Le jeune homme eut du mal à cacher sa joie et sauta à côté du panier. S’engagea alors un match de la plus haute importance entre Spider-Man et le gang des gamins de Brooklyn, eussent-ils envie comme la plupart des enfants de jouer aux héros et aux méchants. Miles laissa évidemment sa chance aux enfants, étant tout de même surpris de l’agilité de certains d’entre eux. Malgré ses efforts, il marqua deux premiers paniers assez aisément. Le match avait attiré l’œil des enfants du skate-park et des terrains de sports voisins. À mesure que l’heure de la fête approchait à grands pas, Miles s’aperçut que même le plus grand des super-vilains ne le retiendrait pas s’il devait au final affronter la déception et la tristesse sur le visage de sa mère. Il se craqua les phalanges et s’exclama :
« Bon, je vais devoir y aller. Mais avant que je parte, ça vous dit un petit panier façon Spider-Man ? »

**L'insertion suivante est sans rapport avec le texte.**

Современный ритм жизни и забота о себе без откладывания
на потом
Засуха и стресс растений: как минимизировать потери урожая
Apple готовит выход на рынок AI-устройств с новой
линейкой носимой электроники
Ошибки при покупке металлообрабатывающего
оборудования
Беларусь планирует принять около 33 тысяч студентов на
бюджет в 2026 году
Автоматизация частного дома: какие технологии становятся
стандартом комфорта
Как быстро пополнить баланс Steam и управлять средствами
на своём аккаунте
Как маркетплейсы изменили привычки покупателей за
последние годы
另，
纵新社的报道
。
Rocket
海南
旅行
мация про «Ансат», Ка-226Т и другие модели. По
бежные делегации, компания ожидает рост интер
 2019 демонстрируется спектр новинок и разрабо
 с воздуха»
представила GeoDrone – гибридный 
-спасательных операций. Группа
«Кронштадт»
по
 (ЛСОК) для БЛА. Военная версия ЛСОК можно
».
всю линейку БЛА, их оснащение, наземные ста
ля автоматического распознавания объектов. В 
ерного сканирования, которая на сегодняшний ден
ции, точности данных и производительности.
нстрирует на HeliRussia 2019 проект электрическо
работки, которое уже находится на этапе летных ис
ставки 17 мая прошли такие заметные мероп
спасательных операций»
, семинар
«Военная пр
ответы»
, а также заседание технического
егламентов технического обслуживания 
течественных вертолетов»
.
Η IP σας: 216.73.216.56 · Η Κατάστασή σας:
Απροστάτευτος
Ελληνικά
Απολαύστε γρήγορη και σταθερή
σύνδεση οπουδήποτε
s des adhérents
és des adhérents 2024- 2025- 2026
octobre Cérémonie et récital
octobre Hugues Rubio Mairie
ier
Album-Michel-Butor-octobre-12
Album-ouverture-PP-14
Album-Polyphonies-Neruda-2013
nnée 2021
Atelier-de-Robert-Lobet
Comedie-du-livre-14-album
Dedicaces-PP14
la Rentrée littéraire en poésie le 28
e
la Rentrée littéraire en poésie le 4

Après de telles paroles, les cris des enfants retentirent jusqu’aux oreilles de Rio, qui venait d’ouvrir la fenêtre pour laisser refroidir le gâteau pour l’anniversaire de son fils. Miles emplit ses poumons d’air, prit le ballon entre ses mains et s’envola grâce à ses toiles, bien au-dessus du terrain de basketball. Arrivé au point culminant de son bond, le jeune homme prit le temps de donner le respect et l’amour qu’il devait à sa ville. Dans un moment qui dura pourtant quelques petites secondes à peine, il admira les reflets du coucher du soleil sur l’eau et au loin, le pont de Brooklyn. Il accorda également toute son attention à ses habitants : les parents avec leurs enfants qui avaient la chance de grandir dans un tel quartier, les travailleurs rentrant à la maison auprès de ceux qu’ils aimaient, les artistes musicaux ou picturaux, embellissant le décor et l’ambiance sonore du quartier… Tant de temps passé à tutoyer le danger, à répondre aux appels de détresse, nuit et jour, pour offrir à sa communauté des jours comme ceux-ci, où la paix et la sérénité régnaient. Il pointa son nez vers le sol et redescendit à toute vitesse, en effectuant moultes acrobaties, puis, à quelques secondes de l’impact, lança la balle dans le panier pour marquer son ultime point. Il s’accrocha aux grillages du terrain tandis que les enfants l’applaudissaient. Peut-être avait-il crée de futurs héros, ou peut-être avait-il juste amusé les enfants de son quartier. Il vit les filets du panier, telle une toile d’araignée, tressauter à la suite de son lancer et se rendit compte qu’aujourd’hui, de fil en fil, il fit vibrer les vies des habitants du voisinage, partageant sa joie et son amour, afin que même si le lendemain était une moins bonne journée, chacun pouvait se rattacher à ces instants de bonheur en attendant les prochains.